Segment Start: Excerpt
A traveler can get from any of the cities to any other with an average of 4.4 flights, and more than half the communities are connected with four flights or fewer, the researchers found.
The most difficult air route? Getting from Mount Pleasant in the Falkland Islands to Wasu, Papua-New Guinea, requires 15 separate flights.
The researchers found that the busiest locations are not always the most important for the network.
Anchorage, for example, has nonstop flights to 39 other cities, far fewer than the 242 cities connected to London nonstop.
But Anchorage edges London in a vital measure called centrality a rating of the shortest paths connecting any two cities that involve a transfer at a particular city.
It's centrality that boosts the importance of cities such as Anchorage and Port Moresby, Papua-New Guinea, which serve as connection hubs between many other airports and international connections, the researchers explained.
Alaska, for example, has many airports, but most connect only to other Alaskan airports. Only a few connect to the "Lower 48" states. There are political constraints on flights directly between most of Alaska and Canada, even to cities close to the border.
Thus, getting from most of Alaska to somewhere outside the state often involves going through Anchorage, boosting that city's centrality rating.
Segment End: Excerpt
Segment Start: Extracted material
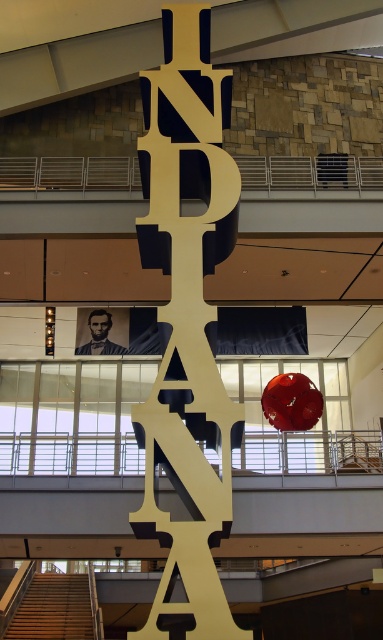
Question: Which object is farther from the camera taking this photo?

Choices:
 (A) gold metallic letters at center
 (B) smooth skin portrait at center

Answer: (B)

Question: Can you confirm if gold metallic letters at center is positioned to the right of smooth skin portrait at center?

Choices:
 (A) yes
 (B) no

Answer: (A)

Question: Does gold metallic letters at center come behind smooth skin portrait at center?

Choices:
 (A) no
 (B) yes

Answer: (A)

Question: Which object appears closest to the camera in this image?

Choices:
 (A) smooth skin portrait at center
 (B) gold metallic letters at center

Answer: (B)

Question: Can you confirm if gold metallic letters at center is positioned below smooth skin portrait at center?

Choices:
 (A) yes
 (B) no

Answer: (B)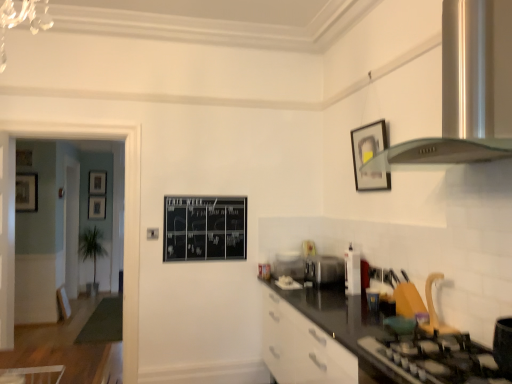
Question: Does point (475, 97) appear closer or farther from the camera than point (224, 210)?

Choices:
 (A) farther
 (B) closer

Answer: (B)

Question: Considering the relative positions of satin silver exhaust hood at upper right and black chalkboard at center in the image provided, is satin silver exhaust hood at upper right to the left or to the right of black chalkboard at center?

Choices:
 (A) left
 (B) right

Answer: (B)

Question: Estimate the real-world distances between objects in this image. Which object is closer to the matte black picture frame at center, the fourth picture frame in the left-to-right sequence?

Choices:
 (A) white glossy toaster at right, placed as the first appliance when sorted from front to back
 (B) black matte gas stove at lower right
 (C) wooden picture frame at left, which is counted as the 3th picture frame, starting from the front
 (D) matte black picture frame at upper right, marked as the 5th picture frame in a left-to-right arrangement
 (E) matte black picture frame at upper left, marked as the first picture frame in a back-to-front arrangement

Answer: (E)

Question: Estimate the real-world distances between objects in this image. Which object is closer to the matte black picture frame at upper left, the 3th picture frame when ordered from right to left?

Choices:
 (A) black chalkboard at center
 (B) matte black picture frame at upper right, the 1th picture frame when ordered from right to left
 (C) satin silver toaster at center, the second appliance viewed from the front
 (D) clear plastic container at center, positioned as the first appliance in left-to-right order
 (E) white glossy toaster at right, the first appliance viewed from the right

Answer: (A)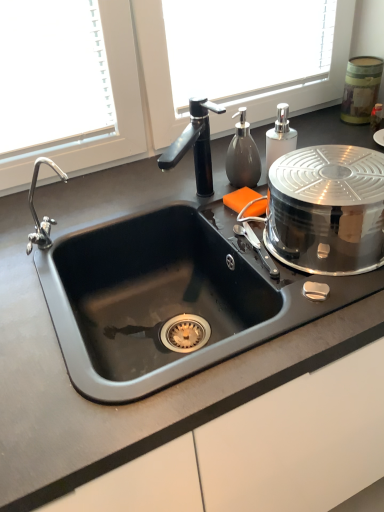
Where is `blank space to the left of metallic canister at upper right, placed as the 2th appliance when sorted from left to right`? blank space to the left of metallic canister at upper right, placed as the 2th appliance when sorted from left to right is located at coordinates (317, 129).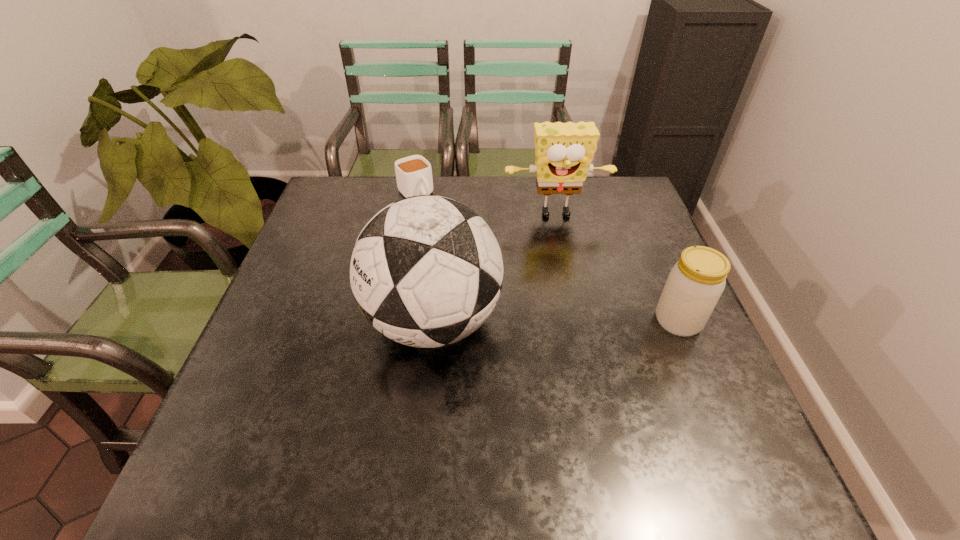
At what (x,y) coordinates should I click in order to perform the action: click on free location located 0.210m on the front-facing side of the third object from left to right. Please return your answer as a coordinate pair (x, y). Looking at the image, I should click on (571, 279).

Where is `vacant point located on the front-facing side of the third object from left to right`? The height and width of the screenshot is (540, 960). vacant point located on the front-facing side of the third object from left to right is located at coordinates (572, 281).

Find the location of `free space located on the front-facing side of the third object from left to right`. free space located on the front-facing side of the third object from left to right is located at coordinates (576, 296).

Locate an element on the screen. vacant space positioned 0.090m on the side with the handle of the shortest object is located at coordinates (437, 220).

Identify the location of vacant space located 0.270m on the side with the handle of the shortest object. The image size is (960, 540). (468, 254).

Find the location of a particular element. Image resolution: width=960 pixels, height=540 pixels. free space located on the side with the handle of the shortest object is located at coordinates (452, 237).

This screenshot has width=960, height=540. I want to click on sponge situated at the far edge, so click(564, 151).

Locate an element on the screen. Image resolution: width=960 pixels, height=540 pixels. cup situated at the far edge is located at coordinates [x=413, y=174].

This screenshot has height=540, width=960. I want to click on jar that is at the right edge, so tap(695, 283).

Find the location of a particular element. This screenshot has height=540, width=960. sponge located at the right edge is located at coordinates (564, 151).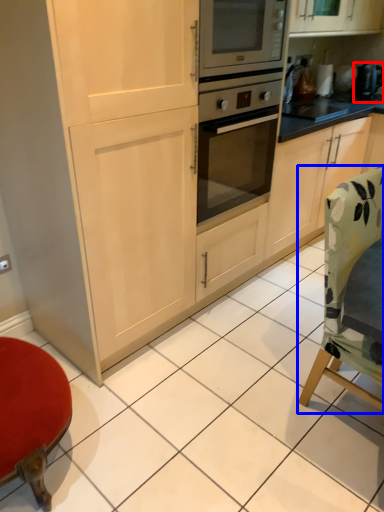
Question: Which object appears closest to the camera in this image, appliance (highlighted by a red box) or chair (highlighted by a blue box)?

Choices:
 (A) appliance
 (B) chair

Answer: (B)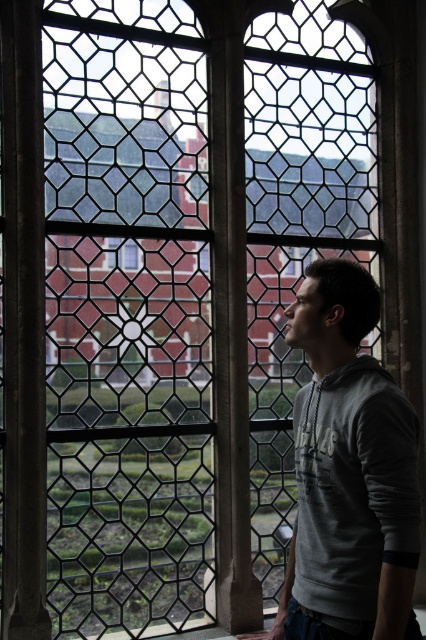
You are standing inside a building and looking through the clear glass window at center. There is a dark gray stone pillar at left in your view. Based on your position, is the pillar closer to you or further away than the window?

The dark gray stone pillar at left is below the clear glass window at center, so the pillar is closer to you than the window.

You are an architect examining the stained glass window. You notice the dark gray stone pillar at left and the clear glass window at center. Which object occupies more vertical space in the scene?

The dark gray stone pillar at left is much taller than the clear glass window at center, so it occupies more vertical space.

You are standing inside a room with a large stained glass window. You see a gray hoodie at center and a dark gray stone pillar at left. If you want to hang the gray hoodie on the pillar, will the hoodie fit around the pillar without folding it?

The gray hoodie at center might be wider than dark gray stone pillar at left, so there is a possibility that the hoodie can fit around the pillar without folding, but it depends on the exact width measurements.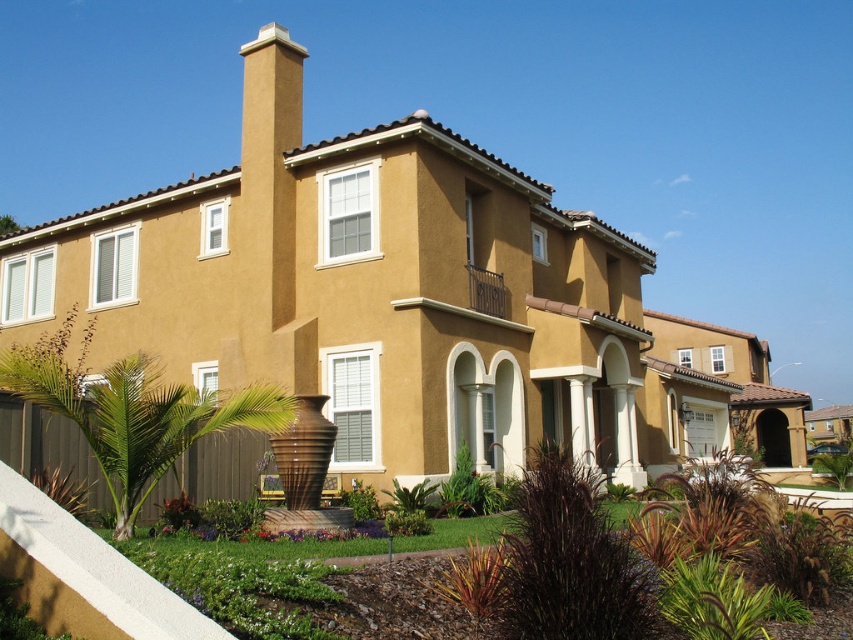
Is point (97, 396) closer to viewer compared to point (459, 492)?

Yes, point (97, 396) is closer to viewer.

Describe the element at coordinates (132, 412) in the screenshot. The height and width of the screenshot is (640, 853). I see `green leafy palm tree at lower left` at that location.

Is point (138, 401) in front of point (473, 461)?

That is True.

Locate an element on the screen. green leafy palm tree at lower left is located at coordinates (132, 412).

Which of these two, green leafy plant at center or green leafy bush at center, stands shorter?

Standing shorter between the two is green leafy bush at center.

Does green leafy plant at center appear under green leafy bush at center?

Yes, green leafy plant at center is below green leafy bush at center.

Image resolution: width=853 pixels, height=640 pixels. I want to click on green leafy plant at center, so click(x=469, y=490).

Image resolution: width=853 pixels, height=640 pixels. I want to click on green leafy plant at center, so click(x=469, y=490).

Does point (12, 380) come in front of point (354, 492)?

Yes, it is.

You are a GUI agent. You are given a task and a screenshot of the screen. Output one action in this format:
    pyautogui.click(x=<x>, y=<y>)
    Task: Click on the green leafy palm tree at lower left
    The width and height of the screenshot is (853, 640).
    Given the screenshot: What is the action you would take?
    pyautogui.click(x=132, y=412)

The height and width of the screenshot is (640, 853). Find the location of `green leafy palm tree at lower left`. green leafy palm tree at lower left is located at coordinates (132, 412).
Segment End: Extracted material
Tasks -
- 1) In the air-route passage above, rewrite the paragraph beginning "Alaska, for example, has many airports" as a short bulleted list that keeps its main facts.
- 2) Reproduce the stretch of the air-route passage from "The researchers found that" through "to London nonstop.", changing "London" to "Paris" wherever it appears.
- 3) Carry the passage on air routes and hub cities forward from its final sentence with a few more sentences in the same style.

Answers for this exercise -
- 1)
- Alaska has many airports, but most connect only to other Alaskan airports.
- Only a few connect to the "Lower 48" states.
- Political constraints limit direct flights between most of Alaska and Canada, even to cities near the border.

- 2)
The researchers found that the busiest locations are not always the most important for the network.
Anchorage, for example, has nonstop flights to 39 other cities, far fewer than the 242 cities connected to Paris nonstop.

- 3)
Similarly, many Pacific islands are connected by air and Port Moresby is the hub that links lots of them to the outside, placing that community seventh on the worldwide list, behind Los Angeles but ahead of such busy places as Frankfurt, Tokyo and Moscow.
Paris and London benefit from their nation's colonial pasts, with many flights from Africa and Asia going to those cities, where travelers transfer to other planes.
Indeed, they are the top cities in the world for nonstop flights to other places. Paris leads with flights to 250 other cities, followed by London, 242; Frankfurt, 237; Amsterdam, 192; and Moscow, 186.
The two busiest airports in the United States are in Chicago and Atlanta.
The study analyzed 531,574 flights operated by 800 airlines worldwide from Nov. 1 to Nov. 7, 2000. While the data are four years old, the researchers say the current worldwide airport network is virtually identical to the one at that time.